Could Retailers Use AR And VR To Boost Sales?

Could Retailers Use AR And VR To Boost Sales?

The race for Christmas sales is on and the first of the big retailers have released their Christmas adverts, with plenty more to come in the next few weeks. But with our viewing habits changing and fewer people watching live TV while a growing number are paying for subscription services, is it time for retailers to mix things up?

There’s certainly a lot of exciting technology out there at the moment that forward-thinking retailers can take advantage of, such as augmented reality (AR) and virtual reality (VR).

An article in Forbes recently highlighted how John Lewis, who produce one of the most hotly anticipated Christmas adverts every year, have taken a step towards this kind of technology.

In fact, the retailer first used VR technology in its 2016 Christmas campaign, when it had in-store and at-home VR versions of its advert that allowed people to interact with the animals that appeared in its commercial.

Last year, John Lewis went down the AR route, creating an AR filter app for its Moz the Monster campaign. Using the app, people could turn themselves into the friendly monster featured in the ad, and share the results on social media.

But this year John Lewis is unlikely to be the only big brand that’s embracing this technology. Writing for Forbes, Sol Rogers, CEO and founder or REWIND, noted that Lego is expected to release its own AR filter app to coincide with the company’s first ever global Christmas campaign.

Adidas, meanwhile, was also highlighted for its use of AR earlier this year when it used the technology to help sell its limited edition trainers at ComplexCon in Long Beach, California.

Consumers are looking for greater engagement from brands and a chance to interact with them, which makes this kind of technology ideal.

However, Mr Rogers suggested that it’s VR that could make a real difference to the shopping experience. “With retailers looking to stand out and keep consumers in stores longer during the competitive shopping period, virtual reality offers something unique and memorable,” he stated.

One example given was a VR sleigh ride experience that’s being offered at a retail complex in Singapore, where shoppers were immersed in a Christmas-themed land. Far from being passive observers, they’re encouraged to interact with the environment and help Father Christmas collect presents.

There’s growing evidence that customers like stores that utilise AR and VR technology too.

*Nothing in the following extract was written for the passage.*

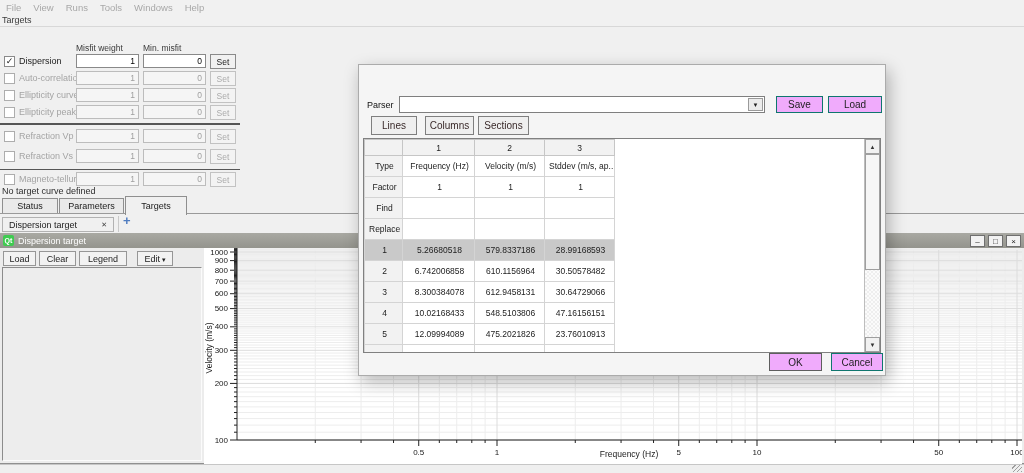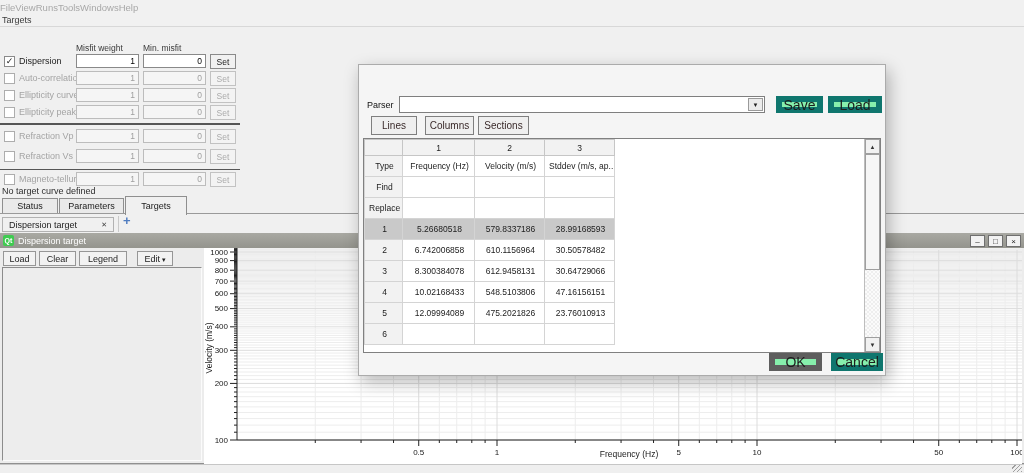"File" .menubar span { padding: 0 0 -> 0 6px }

Fibre2Fashion recently shared the findings of a study by Incisiv, which found that almost half of consumers are more likely to shop in a store that offers VR or AR than one that doesn’t.

What’s more, the survey found that one-third of retailers plan to introduce this kind of technology to their stores within three years.

It’s clear, therefore, that there’s likely to be growing demand for commercial 360 VR and other VR content in the near future, and that it’s a trend consumers are already embracing.

In the US, Macy’s is one of the latest stores to announce its VR ambitions. It’s in the process of rolling out a VR experience across 70 of its locations in the States, as well as launching an AR app that can be used in people’s homes.